I hastened to the Place of St. Mark. It was crowded and illuminated. Three gorgeous flags waved on the mighty staffs, which are opposite to the church in all the old drawings, and which once bore the standards of Candia, and Cyprus, and the Morea. The coffee-houses were full, and gay parties, seated on chairs in the open air, listened to the music of military bands, while they refreshed themselves with confectionery so rich and fanciful that it excites the admiration of all travellers, but which I since discovered in Turkey to be Oriental. The variety of costume was also great. The dress of the lower orders in Venice is still unchanged; many of the middle classes yet wear the cap and cloak. The Hungarian and the German military, and the bearded Jew, with his black velvet cap and flowing robes, are observed with curiosity. A few days also before my arrival, the Austrian squadron had carried into Venice a Turkish ship and two Greek vessels, which had violated the neutrality. Their crews now mingled with the crowd. I beheld, for the first time, the haughty and turbaned Ottoman, sitting crossed-legged on his carpet under a colonnade, sipping his coffee and smoking a long chibouque, and the Greeks, with their small red caps, their high foreheads, and arched eyebrows.

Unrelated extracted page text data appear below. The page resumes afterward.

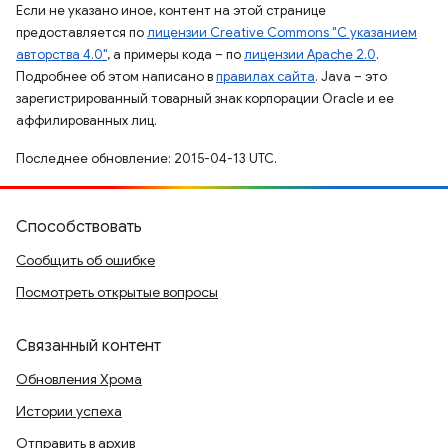
Если не указано иное, контент на этой странице
предоставляется по
лицензии Creative Commons "С указанием
авторства 4.0"
, а примеры кода – по
лицензии Apache 2.0
.
Подробнее об этом написано в
правилах сайта
. Java – это
зарегистрированный товарный знак корпорации Oracle и ее
аффилированных лиц.
Последнее обновление: 2015-04-13 UTC.
Способствовать
Сообщить об ошибке
Посмотреть открытые вопросы
Связанный контент
Обновления Хрома
Истории успеха
Отправить в архив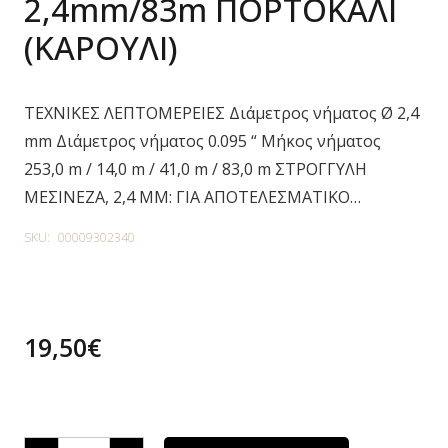
2,4mm/83m ΠΟΡΤΟΚΑΛΙ
(ΚΑΡΟΥΛΙ)
ΤΕΧΝΙΚΕΣ ΛΕΠΤΟΜΕΡΕΙΕΣ Διάμετρος νήματος Ø 2,4
mm Διάμετρος νήματος 0.095 “ Μήκος νήματος
253,0 m / 14,0 m / 41,0 m / 83,0 m ΣΤΡΟΓΓΥΛΗ
ΜΕΣΙΝΕΖΑ, 2,4 MM: ΓΙΑ ΑΠΟΤΕΛΕΣΜΑΤΙΚΟ…
SKU:
00009302340
19,50
€
2 in stock
ΜΕΣΙΝΕΖΑ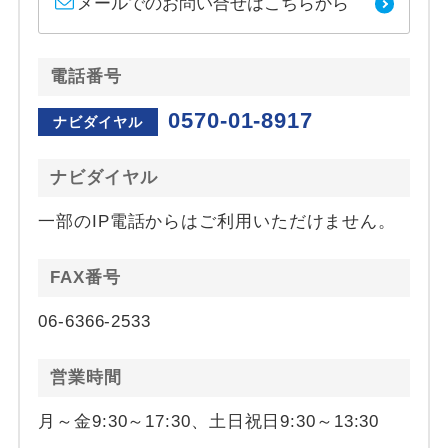
メールでのお問い合せはこちらから
電話番号
0570-01-8917
ナビダイヤル
ナビダイヤル
一部のIP電話からはご利用いただけません。
FAX番号
06-6366-2533
営業時間
月～金9:30～17:30、土日祝日9:30～13:30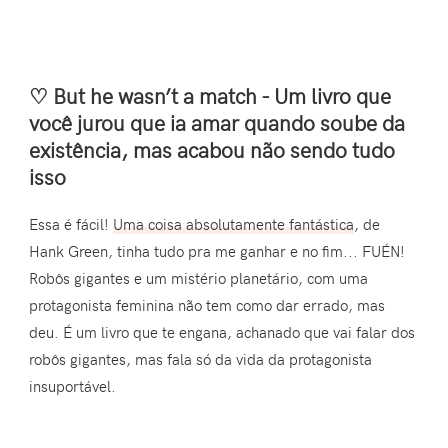
♡ But he wasn’t a match - Um livro que
você jurou que ia amar quando soube da
existência, mas acabou não sendo tudo
isso
Essa é fácil!
Uma coisa absolutamente fantástica
, de
Hank Green, tinha tudo pra me ganhar e no fim... FUÉN!
Robôs gigantes e um mistério planetário, com uma
protagonista feminina não tem como dar errado, mas
deu. É um livro que te engana, achanado que vai falar dos
robôs gigantes, mas fala só da vida da protagonista
insuportável.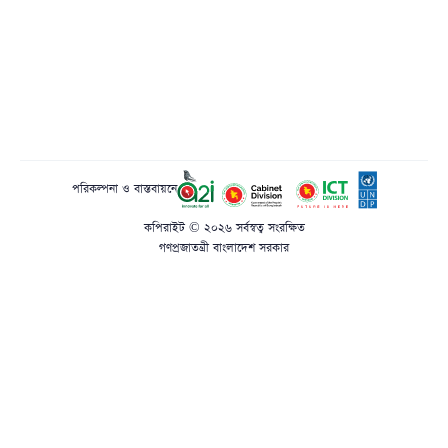
পরিকল্পনা ও বাস্তবায়নে
কপিরাইট © ২০২৬ সর্বস্বত্ব সংরক্ষিত
গণপ্রজাতন্ত্রী বাংলাদেশ সরকার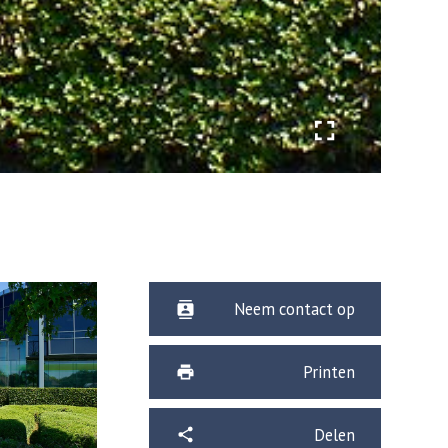
Neem contact op
Printen
Delen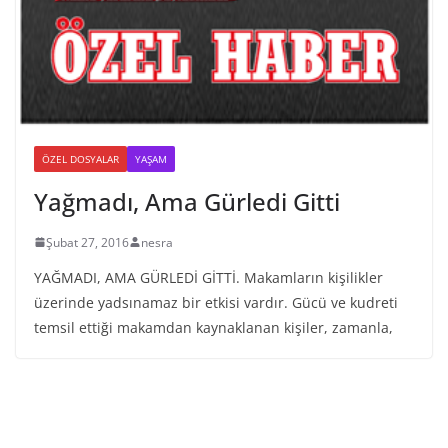
ÖZEL DOSYALAR
YAŞAM
Yağmadı, Ama Gürledi Gitti
Şubat 27, 2016
nesra
YAĞMADI, AMA GÜRLEDİ GİTTİ. Makamların kişilikler
üzerinde yadsınamaz bir etkisi vardır. Gücü ve kudreti
temsil ettiği makamdan kaynaklanan kişiler, zamanla,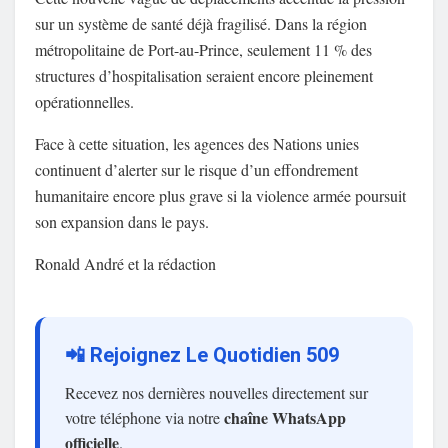
sur un système de santé déjà fragilisé. Dans la région
métropolitaine de Port-au-Prince, seulement 11 % des
structures d’hospitalisation seraient encore pleinement
opérationnelles.
Face à cette situation, les agences des Nations unies
continuent d’alerter sur le risque d’un effondrement
humanitaire encore plus grave si la violence armée poursuit
son expansion dans le pays.
Ronald André et la rédaction
📲 Rejoignez Le Quotidien 509
Recevez nos dernières nouvelles directement sur
chaîne WhatsApp
votre téléphone via notre
officielle
.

Can this be modern Venice, I thought? Can this be the silent, and gloomy, and decaying city, over whose dishonourable misery I have so often wept? Could it ever have been more enchanting? Are not these indeed still subjects of a Doge, and still the bridegrooms of the ocean? Alas, the brilliant scene was as unusual as unexpected, and was accounted for by its being the feast day of a favourite Saint. Nevertheless, I rejoiced at the unaccustomed appearance of the city at my entrance, and still I recall with pleasure the delusive moments, when, strolling about the Place of St. Mark, the first evening that I was in Venice, I mingled for a moment in a scene that reminded me of her lost light-heartedness, and of that unrivalled gaiety which so long captivated polished Europe.